(SOURCE DATA Opens)

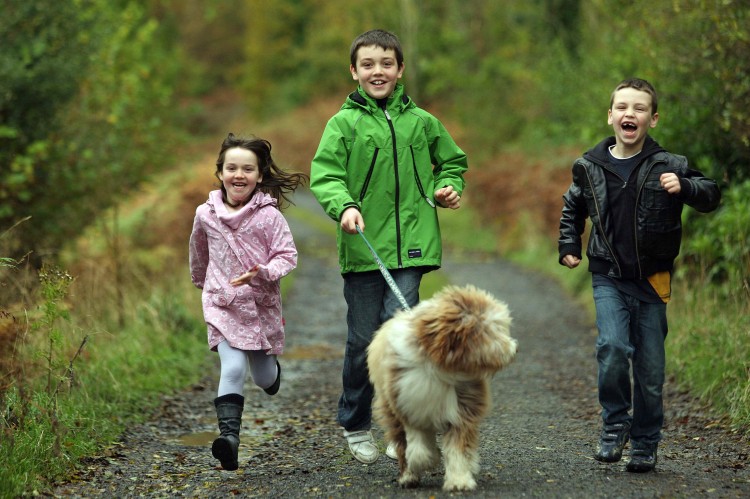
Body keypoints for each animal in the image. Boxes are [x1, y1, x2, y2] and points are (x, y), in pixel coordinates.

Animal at [368, 286, 516, 492]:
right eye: (488, 330)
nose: (514, 349)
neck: (440, 366)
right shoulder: (408, 403)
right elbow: (416, 445)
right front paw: (427, 461)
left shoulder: (462, 410)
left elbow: (457, 448)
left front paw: (459, 481)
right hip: (391, 408)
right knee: (402, 443)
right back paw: (408, 476)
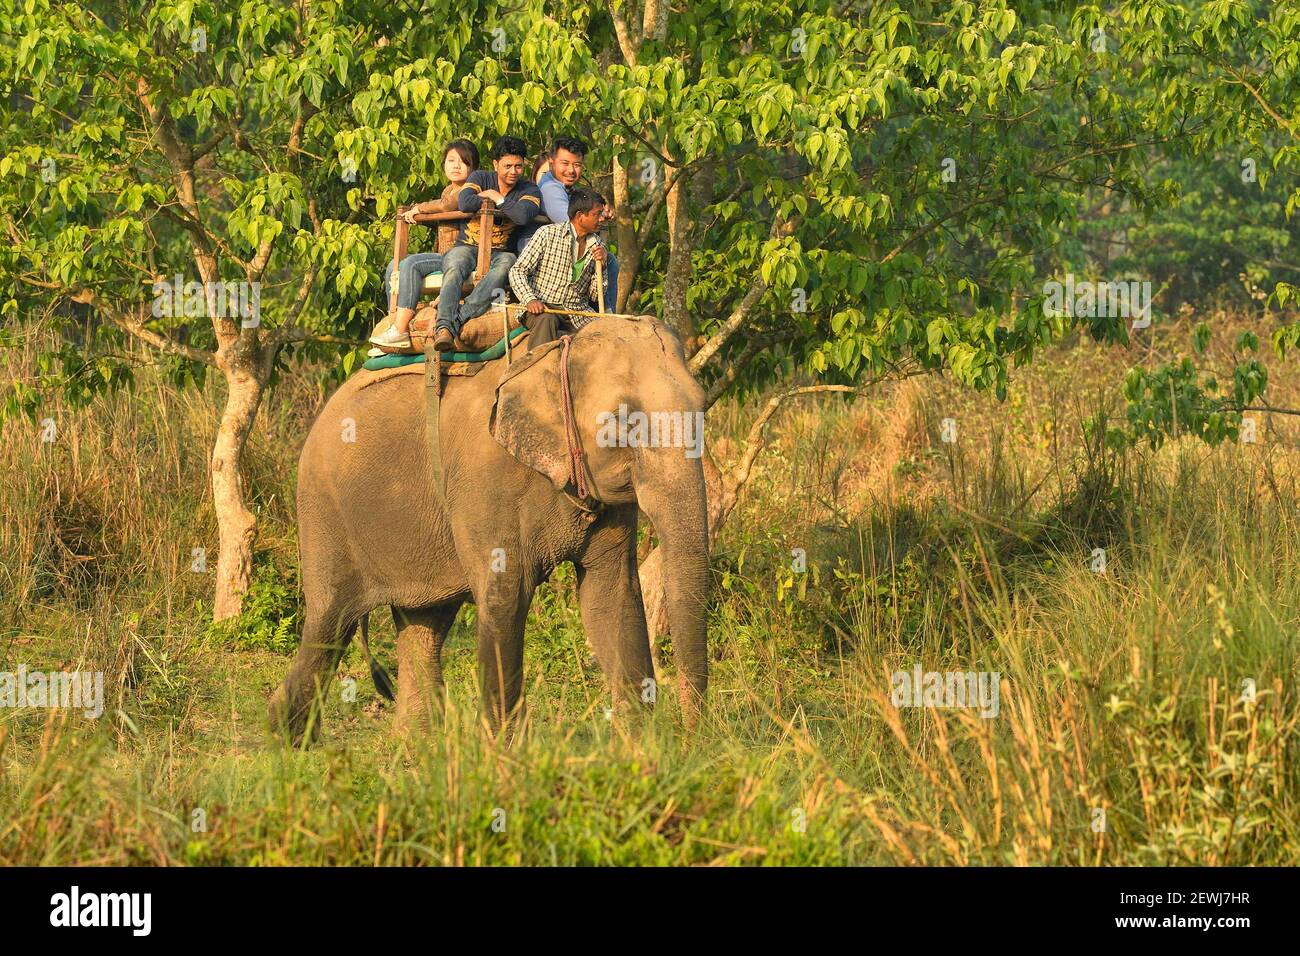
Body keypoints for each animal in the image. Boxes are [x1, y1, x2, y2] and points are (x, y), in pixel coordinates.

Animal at [267, 316, 710, 743]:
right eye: (620, 424)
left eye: (703, 408)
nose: (693, 739)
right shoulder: (486, 481)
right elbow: (505, 596)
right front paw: (505, 752)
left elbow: (611, 594)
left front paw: (639, 746)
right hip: (324, 510)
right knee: (331, 620)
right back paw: (288, 739)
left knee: (425, 622)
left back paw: (416, 744)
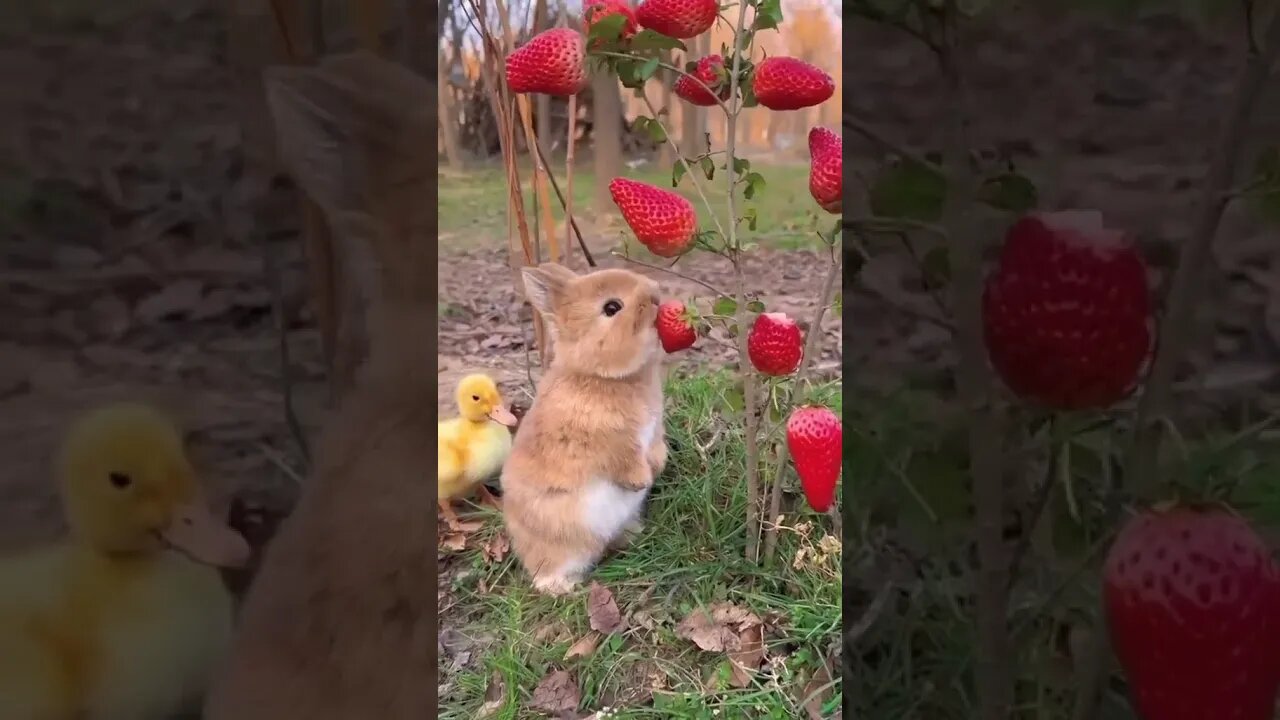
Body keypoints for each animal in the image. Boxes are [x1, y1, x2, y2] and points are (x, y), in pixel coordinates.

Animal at [496, 260, 670, 591]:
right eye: (612, 307)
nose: (657, 296)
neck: (600, 375)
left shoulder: (653, 432)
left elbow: (656, 450)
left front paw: (657, 469)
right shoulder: (611, 443)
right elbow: (625, 462)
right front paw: (641, 480)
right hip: (560, 542)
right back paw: (563, 588)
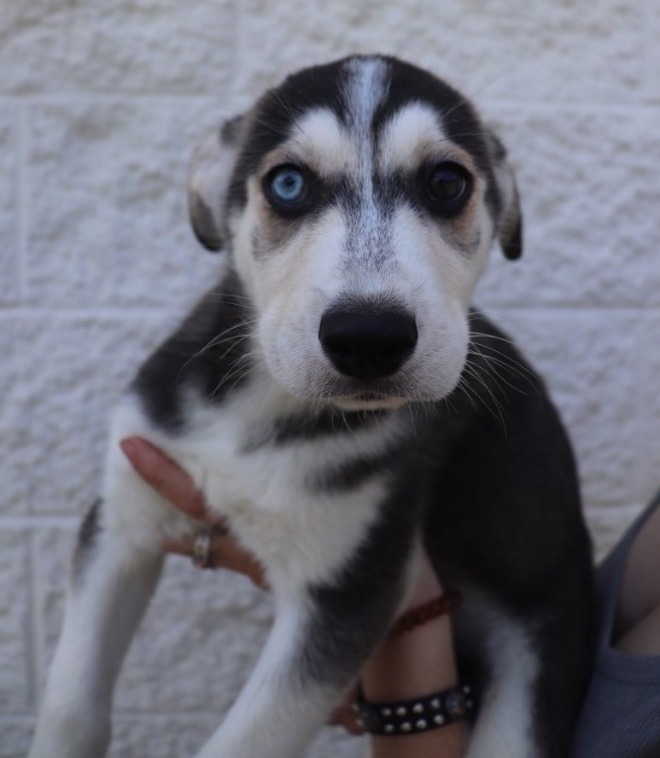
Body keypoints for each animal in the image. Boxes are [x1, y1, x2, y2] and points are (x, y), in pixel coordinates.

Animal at [29, 55, 592, 758]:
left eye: (447, 182)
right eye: (289, 183)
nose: (369, 338)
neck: (261, 406)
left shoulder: (347, 588)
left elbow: (242, 742)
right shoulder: (120, 517)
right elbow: (69, 704)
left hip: (532, 669)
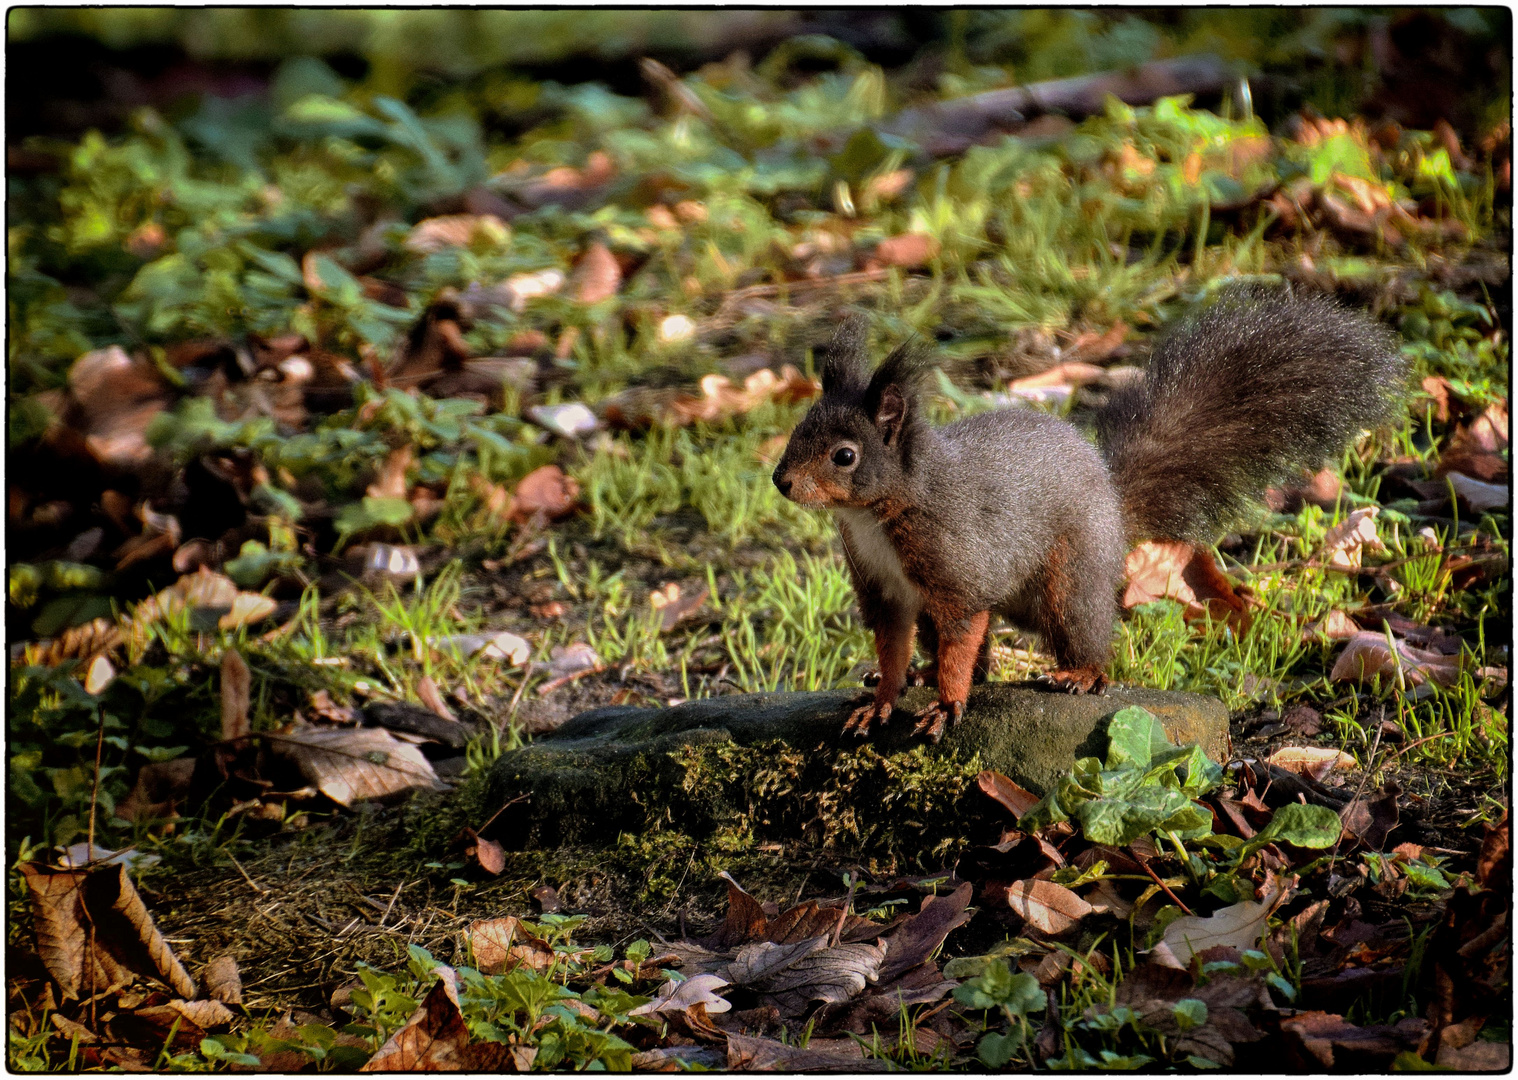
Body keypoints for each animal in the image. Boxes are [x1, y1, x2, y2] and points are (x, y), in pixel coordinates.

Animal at [777, 287, 1402, 744]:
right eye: (799, 428)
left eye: (845, 456)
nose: (782, 482)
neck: (877, 513)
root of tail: (1110, 495)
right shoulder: (882, 588)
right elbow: (892, 645)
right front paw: (882, 697)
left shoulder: (956, 571)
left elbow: (962, 636)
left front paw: (946, 705)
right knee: (980, 655)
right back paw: (923, 675)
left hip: (1068, 580)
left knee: (1085, 638)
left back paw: (1077, 674)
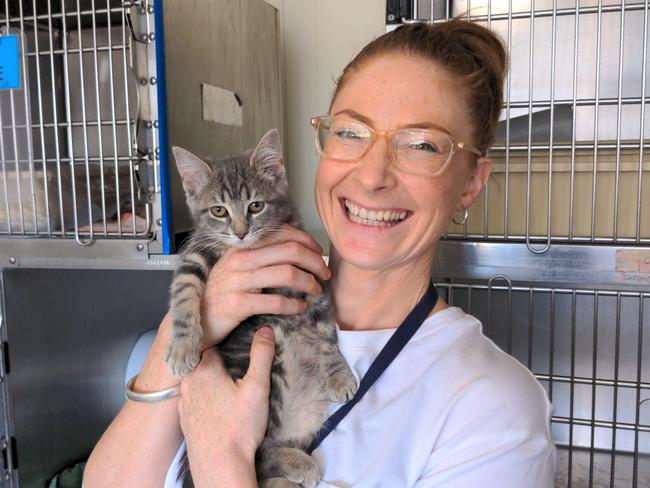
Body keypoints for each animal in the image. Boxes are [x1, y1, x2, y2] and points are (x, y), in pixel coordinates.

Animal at [165, 127, 356, 486]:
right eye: (218, 211)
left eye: (256, 205)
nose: (241, 233)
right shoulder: (195, 253)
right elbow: (183, 291)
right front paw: (182, 348)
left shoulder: (313, 276)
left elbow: (326, 330)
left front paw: (338, 374)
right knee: (257, 451)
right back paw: (295, 465)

(SOURCE DATA Closes)

INSTRUCTIONS FOR THE TASK:
Every line above should be copied exactly; do not carry over the pictures.

ANSWER FOR THE TASK:
Body keypoints for each animal in the image. Boxes are [x1, y1, x2, y2] and points are (x, y), in pixel coordinates.

Animal at [368, 286, 516, 492]:
right eye: (488, 330)
nose: (514, 349)
neck: (440, 366)
right shoulder: (408, 403)
right elbow: (416, 445)
right front paw: (427, 461)
left shoulder: (462, 410)
left elbow: (457, 448)
left front paw: (459, 481)
right hip: (391, 408)
right knee: (402, 443)
right back paw: (408, 476)
Body keypoints for each animal in the image. Boxes are [x1, y1, x2, y2] and points are (x, y), in pixel coordinates.

Animal at [267, 316, 710, 743]:
right eye: (620, 424)
left eye: (703, 408)
nose: (693, 739)
right shoulder: (486, 481)
right elbow: (505, 596)
right front paw: (505, 752)
left elbow: (611, 594)
left front paw: (639, 746)
right hip: (324, 510)
right knee: (331, 620)
right back paw: (288, 739)
left knee: (425, 622)
left back paw: (416, 744)
Body keypoints for each animal in the image. Boxes are [x1, y1, x2, y2] and points are (x, y), in pixel coordinates.

Animal at [496, 260, 670, 591]:
right eye: (612, 307)
nose: (657, 296)
neck: (600, 375)
left shoulder: (653, 432)
left elbow: (656, 450)
left front paw: (657, 469)
right shoulder: (611, 443)
right elbow: (625, 462)
right front paw: (641, 480)
right hip: (560, 542)
right back paw: (563, 588)
Body keypoints for each animal in the image. Boxes are [x1, y1, x2, y2] and points are (x, y), in pixel coordinates.

Animal at [29, 55, 592, 758]:
left eye: (447, 182)
right eye: (289, 183)
nose: (369, 338)
neck: (261, 406)
left shoulder: (347, 588)
left elbow: (242, 742)
right shoulder: (120, 517)
right elbow: (69, 704)
left hip: (532, 669)
Body keypoints for each animal in the image. Boxes are [x1, y1, x2, y2] and points are (x, y), in pixel coordinates.

Animal at [777, 287, 1402, 744]:
right eye: (799, 428)
left eye: (845, 456)
nose: (782, 482)
neck: (877, 513)
root of tail: (1110, 495)
right shoulder: (882, 588)
right elbow: (892, 645)
right front paw: (882, 697)
left shoulder: (956, 571)
left elbow: (962, 636)
left front paw: (946, 705)
right knee: (980, 655)
right back paw: (923, 675)
left hip: (1068, 580)
left knee: (1085, 638)
left back paw: (1077, 674)
Body keypoints for each animal in the image. Boxes are [x1, y1, x2, y2] and points are (x, y), in pixel coordinates.

Animal at [165, 127, 356, 486]:
right eye: (218, 211)
left eye: (256, 205)
nose: (241, 233)
right shoulder: (195, 253)
right elbow: (183, 291)
right front paw: (182, 348)
left shoulder: (313, 276)
left elbow: (326, 330)
left front paw: (338, 374)
right knee: (257, 451)
right back paw: (295, 465)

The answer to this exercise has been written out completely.